Look at those breasts and butt colon!
Such things will appear to them as morbid and unnatural, offensive and repulsive. Yet, they are also a part of this life and should not be ignored. And if the effort is made to ignore what is unpleasant about the body, sooner or later one will be jolted into the recognition of these things.

Such jolts are not pleasant. Rather than leave it until one is forced to know the body’s unpleasant sides, it is better to acquaint one’s emotions with this knowledge gradually. In this spirit, Bag of Bones is being published.

Unfortunately, being only a book, it cannot give person-to-person advice on special problems.

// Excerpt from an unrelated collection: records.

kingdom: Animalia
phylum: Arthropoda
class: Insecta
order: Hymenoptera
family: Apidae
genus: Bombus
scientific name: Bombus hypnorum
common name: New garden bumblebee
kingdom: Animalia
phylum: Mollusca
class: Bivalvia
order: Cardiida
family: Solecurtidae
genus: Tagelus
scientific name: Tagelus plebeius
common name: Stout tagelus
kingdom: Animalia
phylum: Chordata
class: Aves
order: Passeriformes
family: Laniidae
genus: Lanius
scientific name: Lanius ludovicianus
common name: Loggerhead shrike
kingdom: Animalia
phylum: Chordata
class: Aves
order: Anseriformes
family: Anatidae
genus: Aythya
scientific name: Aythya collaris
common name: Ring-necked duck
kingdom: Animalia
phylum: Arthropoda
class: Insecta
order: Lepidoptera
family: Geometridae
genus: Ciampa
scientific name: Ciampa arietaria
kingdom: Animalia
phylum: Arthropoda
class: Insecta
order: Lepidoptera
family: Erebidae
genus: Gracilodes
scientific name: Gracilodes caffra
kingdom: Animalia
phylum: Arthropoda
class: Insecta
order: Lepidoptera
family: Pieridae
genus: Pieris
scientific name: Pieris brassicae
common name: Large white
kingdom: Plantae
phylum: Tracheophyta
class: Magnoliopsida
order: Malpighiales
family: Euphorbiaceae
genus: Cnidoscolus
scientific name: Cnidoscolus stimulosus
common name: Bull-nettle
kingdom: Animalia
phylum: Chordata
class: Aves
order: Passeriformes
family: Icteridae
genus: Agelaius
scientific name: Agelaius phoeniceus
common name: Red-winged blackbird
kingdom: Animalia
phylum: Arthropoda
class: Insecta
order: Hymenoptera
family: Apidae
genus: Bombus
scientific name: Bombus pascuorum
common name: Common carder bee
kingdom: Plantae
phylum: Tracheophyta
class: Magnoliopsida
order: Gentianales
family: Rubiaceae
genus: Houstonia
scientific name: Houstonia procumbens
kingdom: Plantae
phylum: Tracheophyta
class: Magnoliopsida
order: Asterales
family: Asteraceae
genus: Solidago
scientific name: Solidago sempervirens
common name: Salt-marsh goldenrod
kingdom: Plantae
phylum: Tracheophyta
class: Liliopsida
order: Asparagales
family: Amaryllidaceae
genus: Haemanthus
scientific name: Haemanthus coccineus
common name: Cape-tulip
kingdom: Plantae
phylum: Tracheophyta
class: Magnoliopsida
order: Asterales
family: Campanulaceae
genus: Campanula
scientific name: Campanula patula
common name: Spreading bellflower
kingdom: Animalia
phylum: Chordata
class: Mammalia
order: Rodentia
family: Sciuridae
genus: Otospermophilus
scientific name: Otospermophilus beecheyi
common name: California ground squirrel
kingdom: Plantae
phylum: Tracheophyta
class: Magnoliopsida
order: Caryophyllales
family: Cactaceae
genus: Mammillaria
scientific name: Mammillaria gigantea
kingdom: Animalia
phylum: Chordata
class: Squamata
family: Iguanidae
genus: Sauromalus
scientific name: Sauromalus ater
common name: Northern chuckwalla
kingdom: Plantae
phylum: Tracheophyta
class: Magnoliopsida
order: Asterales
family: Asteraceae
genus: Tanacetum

It can only offer some general guidelines to people who are interested in reducing their greediness and lust.

It's only skin deep for reptilian hybridization
A word of warning: meditation on the unattractiveness of the body can be very potent and should only be practiced with moderation and care, especially if one has no personal contact with a teacher of Buddhist meditation.

If fear and anxiety, or other extreme unwholesome emotional states arise after practice of it, then it will be better to lay it down and take up loving kindness (mettā) or recollection of the Buddha (Buddhānussati) as one’s meditation instead.

This book, therefore, is not so much for beginners in Buddhism but rather for those who have already practiced for some time. May it inspire many people to practice the Dhamma more intently!